• Task item: Starting at the line with "Document page, 2001x1125 pixels.", retype each line exactly up to and including the final line of the records below.

[Document layout analysis data]
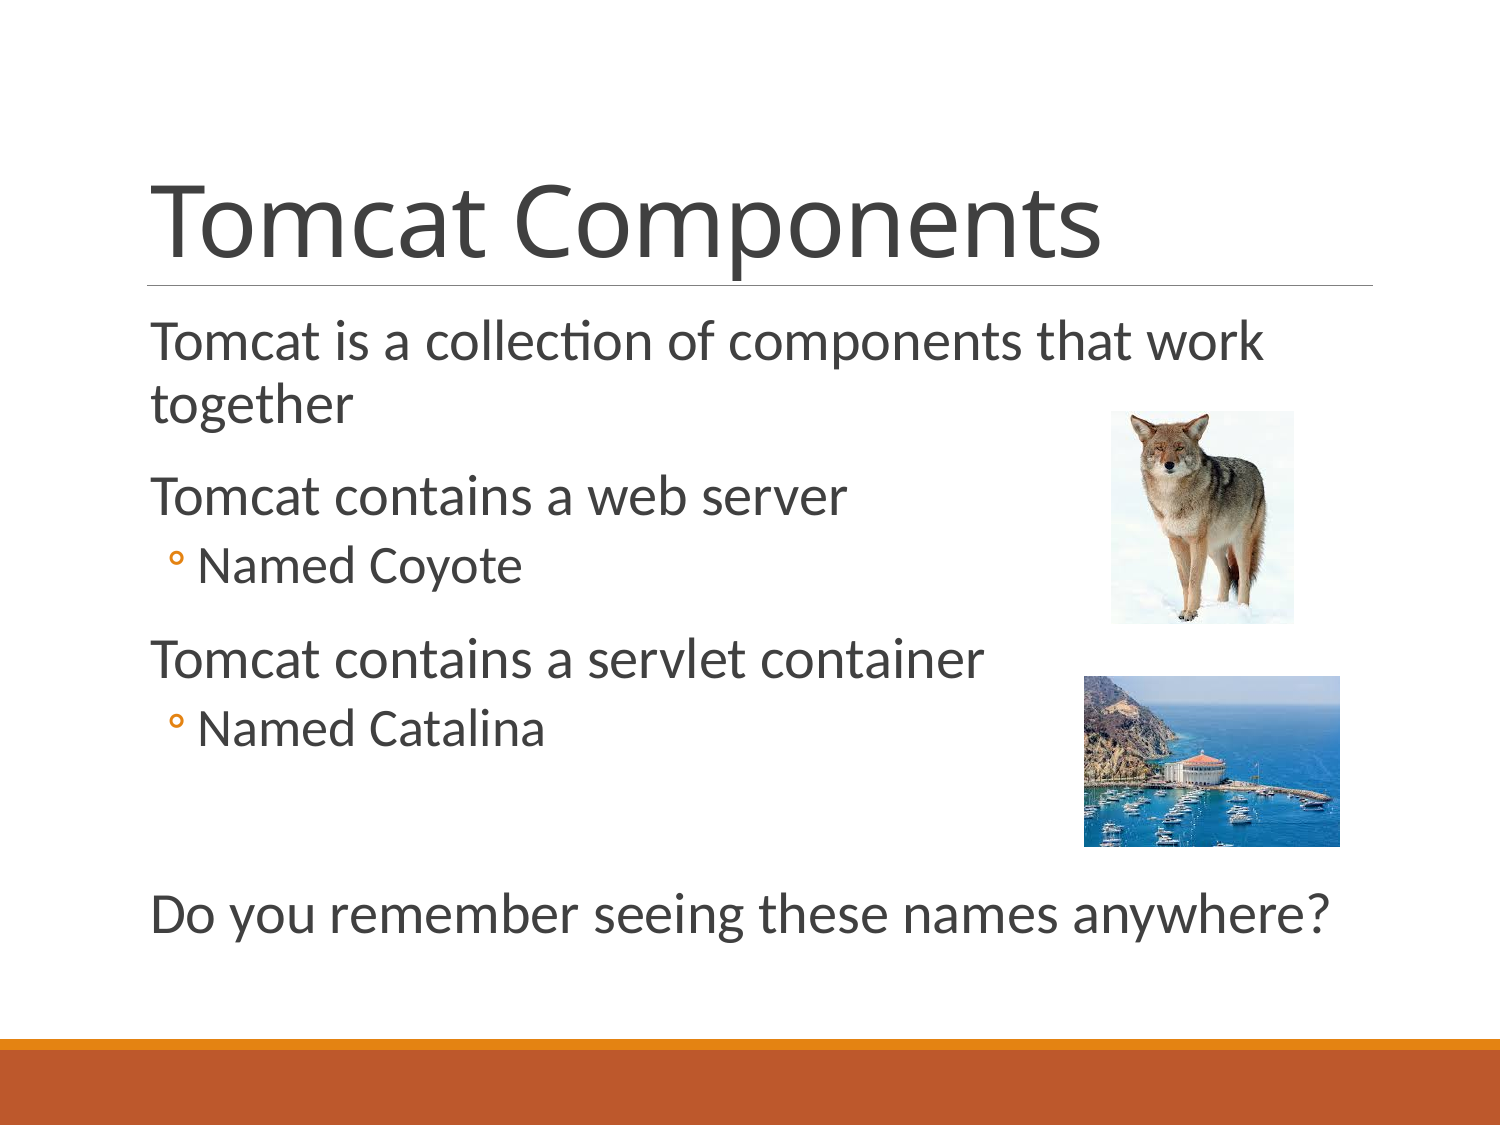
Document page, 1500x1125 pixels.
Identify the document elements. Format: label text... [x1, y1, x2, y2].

title Tomcat Components [135, 47, 1373, 285]
picture [1083, 675, 1341, 847]
picture [1110, 410, 1295, 624]
list Tomcat is a collection of components that work together Tomcat contains a web server Named Coyote Tomcat contains a servlet container Named Catalina Do you remember seeing these names anywhere? [135, 302, 1373, 963]
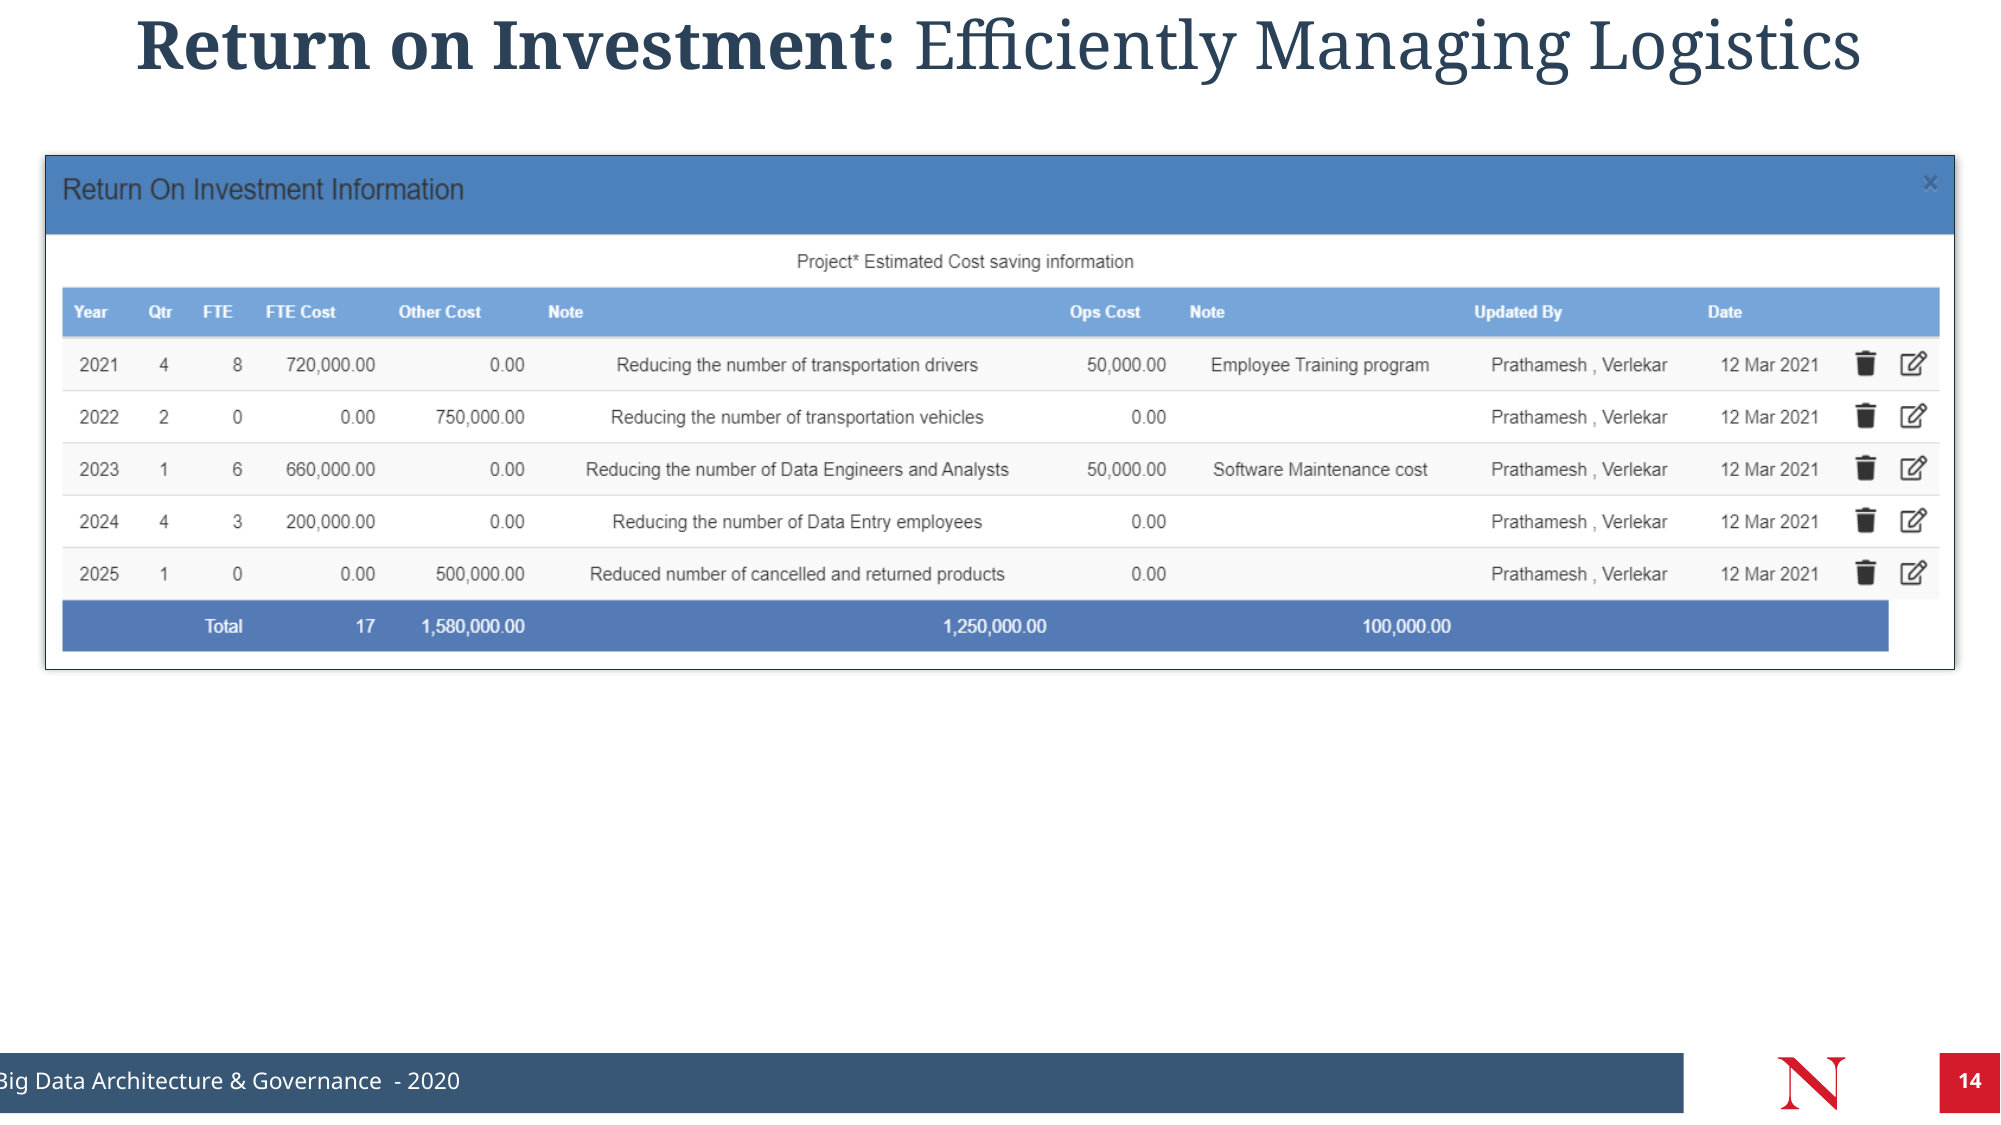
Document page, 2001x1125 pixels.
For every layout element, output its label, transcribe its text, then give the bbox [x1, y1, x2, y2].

• Written answer:
Document page, 2001x1125 pixels.
For every layout element, output its label, transcribe its text, then give the bbox [x1, y1, x2, y2].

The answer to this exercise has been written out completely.